You can test multiple genetic exposures simultaneously:

[6]:
# Get all available genes
all_genes = list(gen_df.columns)

# Run analysis for each gene with age/sex adjustment
# DifferencesTester.run() takes a single exposure at a time
coef_tables = []
for gene in all_genes:
    _, coef = tester.run(
        data=full_df,
        exposure=gene,
        models={'Adjusted': 'age;sex'},
        test_dict=test_dict,
        cov=cov_df,
        id_column='id',
        survival_time_map=survival_time_map
    )
    coef_tables.append(coef)

coef_table_all = pd.concat(coef_tables, ignore_index=True)

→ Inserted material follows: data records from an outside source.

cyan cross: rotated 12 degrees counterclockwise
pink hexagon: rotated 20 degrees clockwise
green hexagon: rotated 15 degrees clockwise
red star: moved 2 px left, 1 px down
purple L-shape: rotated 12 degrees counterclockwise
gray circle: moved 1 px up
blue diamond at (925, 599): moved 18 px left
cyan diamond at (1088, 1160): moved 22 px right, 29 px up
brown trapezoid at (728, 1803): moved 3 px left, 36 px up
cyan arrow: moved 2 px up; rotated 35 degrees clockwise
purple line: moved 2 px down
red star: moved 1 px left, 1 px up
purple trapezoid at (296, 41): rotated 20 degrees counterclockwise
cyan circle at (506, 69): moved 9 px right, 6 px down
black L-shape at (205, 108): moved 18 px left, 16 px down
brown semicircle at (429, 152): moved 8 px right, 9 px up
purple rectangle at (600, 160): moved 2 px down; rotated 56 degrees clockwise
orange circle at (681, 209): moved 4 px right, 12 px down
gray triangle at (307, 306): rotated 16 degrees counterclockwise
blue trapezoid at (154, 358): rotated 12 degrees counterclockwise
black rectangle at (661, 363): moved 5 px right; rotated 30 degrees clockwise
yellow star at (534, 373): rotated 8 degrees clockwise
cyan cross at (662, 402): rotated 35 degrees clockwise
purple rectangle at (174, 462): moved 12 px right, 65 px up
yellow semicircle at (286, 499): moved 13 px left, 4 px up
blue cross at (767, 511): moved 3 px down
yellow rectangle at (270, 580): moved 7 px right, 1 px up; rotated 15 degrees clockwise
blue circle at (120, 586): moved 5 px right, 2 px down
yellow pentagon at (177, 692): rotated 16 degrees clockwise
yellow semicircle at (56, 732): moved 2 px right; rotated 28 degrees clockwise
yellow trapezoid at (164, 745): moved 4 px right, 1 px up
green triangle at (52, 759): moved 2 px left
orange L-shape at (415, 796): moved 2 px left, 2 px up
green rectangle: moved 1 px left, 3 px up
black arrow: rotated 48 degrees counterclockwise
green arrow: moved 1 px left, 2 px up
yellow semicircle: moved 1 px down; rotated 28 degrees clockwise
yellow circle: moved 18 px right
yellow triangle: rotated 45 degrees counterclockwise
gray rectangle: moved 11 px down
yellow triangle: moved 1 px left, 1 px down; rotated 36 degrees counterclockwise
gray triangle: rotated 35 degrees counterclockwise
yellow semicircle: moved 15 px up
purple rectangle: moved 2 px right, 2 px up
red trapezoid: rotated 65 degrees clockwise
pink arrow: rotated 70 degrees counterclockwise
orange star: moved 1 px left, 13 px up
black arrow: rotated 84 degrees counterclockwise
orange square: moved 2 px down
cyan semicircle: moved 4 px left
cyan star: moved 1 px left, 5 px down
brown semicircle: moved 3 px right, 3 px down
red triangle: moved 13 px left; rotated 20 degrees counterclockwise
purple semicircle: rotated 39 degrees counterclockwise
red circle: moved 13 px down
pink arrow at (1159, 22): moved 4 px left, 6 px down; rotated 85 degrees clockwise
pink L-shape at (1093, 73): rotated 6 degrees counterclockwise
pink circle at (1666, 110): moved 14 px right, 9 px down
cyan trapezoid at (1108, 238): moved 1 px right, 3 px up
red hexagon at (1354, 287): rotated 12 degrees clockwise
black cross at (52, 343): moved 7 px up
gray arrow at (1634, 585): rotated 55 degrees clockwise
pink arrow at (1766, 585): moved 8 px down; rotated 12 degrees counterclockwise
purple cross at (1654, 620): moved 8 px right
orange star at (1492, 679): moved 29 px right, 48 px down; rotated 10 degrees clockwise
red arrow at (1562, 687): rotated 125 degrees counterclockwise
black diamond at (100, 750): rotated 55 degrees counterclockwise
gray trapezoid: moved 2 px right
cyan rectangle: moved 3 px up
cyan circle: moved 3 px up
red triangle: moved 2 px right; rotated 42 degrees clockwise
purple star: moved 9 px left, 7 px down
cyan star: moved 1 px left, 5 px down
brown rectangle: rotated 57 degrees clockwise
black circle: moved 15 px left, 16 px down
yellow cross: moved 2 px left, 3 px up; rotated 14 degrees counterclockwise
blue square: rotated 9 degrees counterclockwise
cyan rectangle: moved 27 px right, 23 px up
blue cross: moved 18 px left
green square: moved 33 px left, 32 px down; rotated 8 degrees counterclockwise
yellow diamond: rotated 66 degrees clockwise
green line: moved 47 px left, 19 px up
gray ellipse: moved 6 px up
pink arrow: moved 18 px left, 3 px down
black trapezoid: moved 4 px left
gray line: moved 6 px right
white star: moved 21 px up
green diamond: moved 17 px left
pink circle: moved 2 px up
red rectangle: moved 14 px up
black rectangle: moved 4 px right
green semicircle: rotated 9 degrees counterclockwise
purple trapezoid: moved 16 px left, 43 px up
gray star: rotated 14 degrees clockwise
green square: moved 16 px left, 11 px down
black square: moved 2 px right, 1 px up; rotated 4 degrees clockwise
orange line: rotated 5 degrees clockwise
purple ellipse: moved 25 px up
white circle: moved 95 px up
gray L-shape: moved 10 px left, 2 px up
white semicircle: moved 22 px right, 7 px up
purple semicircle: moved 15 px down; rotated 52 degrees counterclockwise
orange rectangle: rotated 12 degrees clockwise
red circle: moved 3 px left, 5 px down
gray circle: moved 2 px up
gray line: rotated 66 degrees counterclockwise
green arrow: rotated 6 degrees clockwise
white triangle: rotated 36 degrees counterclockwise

# Show only gene-level results (not covariate coefficients)
coef_table_all[coef_table_all['Exposure'].isin(all_genes)]
[6]:
Model Model name Stratification name Variable Exposure Cases Samples Exposed Non-exposed Point Estimates Standard Error Test statistic P-values Formatted Formatted (exp)
0 Cox-PH Adjusted NaN cvd_event PCSK9 133 425 28 397 0.031146 0.339110 NaN 0.926821 0.03 (-0.63; 0.70) 1.03 (0.53; 2.01)
3 Cox-PH Adjusted NaN cvd_event ANGPTL3 133 425 15 410 -0.696982 0.592864 NaN 0.239747 -0.70 (-1.86; 0.47) 0.50 (0.16; 1.59)
6 Cox-PH Adjusted NaN cvd_event HMGCR 133 425 27 398 -0.107793 0.349959 NaN 0.758071 -0.11 (-0.79; 0.58) 0.90 (0.45; 1.78)
9 Cox-PH Adjusted NaN cvd_event NPC1L1 133 425 41 384 0.149359 0.316789 NaN 0.637300 0.15 (-0.47; 0.77) 1.16 (0.62; 2.16)
12 Cox-PH Adjusted NaN cvd_event CETP 133 425 17 408 -1.277074 0.725259 NaN 0.078263 -1.28 (-2.70; 0.14) 0.28 (0.07; 1.16)
15 Cox-PH Adjusted NaN cvd_event PPARA 133 425 23 402 0.364442 0.346378 NaN 0.292730 0.36 (-0.31; 1.04) 1.44 (0.73; 2.84)

Using Configuration Files

For production analyses, use configuration files instead of notebooks. Here’s a complete example:

# survival_analysis.cnf

[ExpInput]
carriers    /path/to/extracted_carriers.tsv.gz

[PhenoInput]
phenotypes  /path/to/phenotypes.tsv
covariates  /path/to/covariates.tsv

[SurvTests]
death;follow_up_years   Cox-PH
cvd_event;time_to_cvd   Cox-PH
cancer;age_at_diagnosis Cox-PH

[Covs]
Unadjusted  None
Age_Sex age;sex
Full    age;sex;bmi;smoking;PC1;PC2;PC3;PC4

[Options]
extract_variants    False
association_analysis    True
id_column   IID
output_path /results/survival

In the configuration file, the [SurvTests] section uses the format:

  • Format: event_column;time_column<tab>test_name

  • Note the semicolon (;) separator between event and time columns

  • The configuration parser automatically creates the survival_time_map from this syntax

Then run:

python marvel/main.py survival_analysis.cnf -v

Results will be saved to compressed TSV files with hazard ratios and confidence intervals.